Das Interview mit Frau Damm hat unsere Gruppe wirklich begeistert. Es ist einfach toll zu sehen, dass sich jemand mit so viel Motivation und Leidenschaft für so ein wichtiges Thema einsetzt und auch in den schlimmen Situationen immer versucht, das Positive zu sehen. Frau Damm sagte, „wir ziehen wirklich sehr viel Kraft daraus, dass die Frauen einen Schritt gemacht haben, raus aus der Situation zu kommen um etwas Neues zu beginnen.“ Man hat auf jeden Fall gesehen, dass Frau Damm gerne über dieses Thema sprechen wollte und es ihr auch sehr wichtig dabei war, dass so viele Menschen wie möglich von diesem Thema mitbekommen.

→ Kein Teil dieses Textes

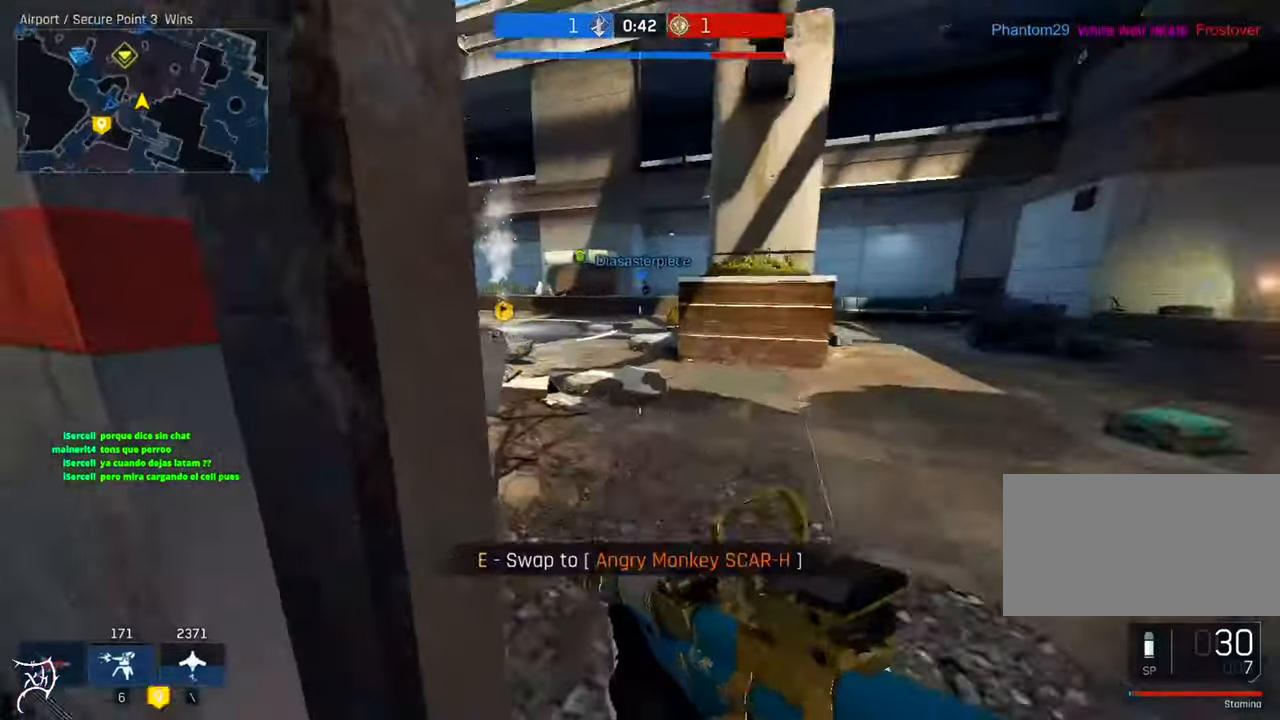
{"keys": ["ctrl", "w"], "mouse": [], "events": []}
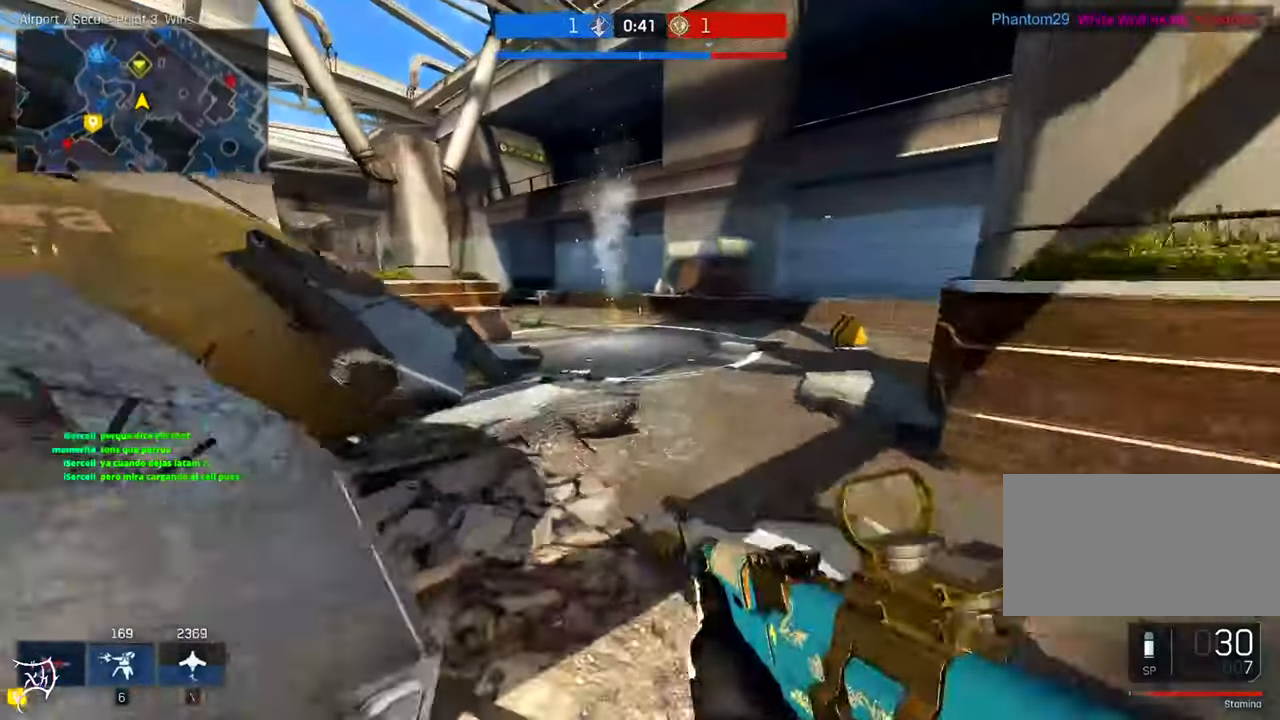
{"keys": ["ctrl", "w"], "mouse": [], "events": []}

Wir als Gruppe haben aus diesem Interview definitiv sehr viel mitnehmen können. Wir finden es erst einmal großartig, dass Hamburg sich offensichtlich sehr viel Mühe dabei gibt, allen Menschen, welche in einer Gewaltsituation leben, herauszuhelfen. Natürlich gibt es immer noch einige Probleme in der Politik, jedoch war es schön zu hören, dass es da bereits viele Verbesserungen gibt. Besonders überraschend und auch traurig fanden wir, dass das Leben unter einer Gewaltsituation einen großen Einfluss auf das zukünftige Leben der Kinder der Familien hat. Frau Damm sagte, „es kommt manchmal vor, dass auch die nächste Generation zu uns kommt. Also, dass die Mütter mit ihren Kindern zu uns gekommen sind und einige Jahre später die Kinder selbst in einen Gewaltzyklus gelangen.“

Das Thema „Frauenhäuser“ zeigt sehr stark, was für einen großen Einfluss Gewalt auf das Leben einer Person haben kann, umso wichtiger ist es, auf dieses Thema aufmerksam zu machen und die Personen, welche als Sozialarbeiter*innen arbeiten und sich gegen Gewalt einsetzen, zu schätzen.

Wir danken Angelika Damm für ihre Zeit und allen Mitarbeiter*innen der Frauenhäuser für ihre Arbeit, da sie sehr viel Tolles und Wichtiges für unsere Gesellschaft leisten.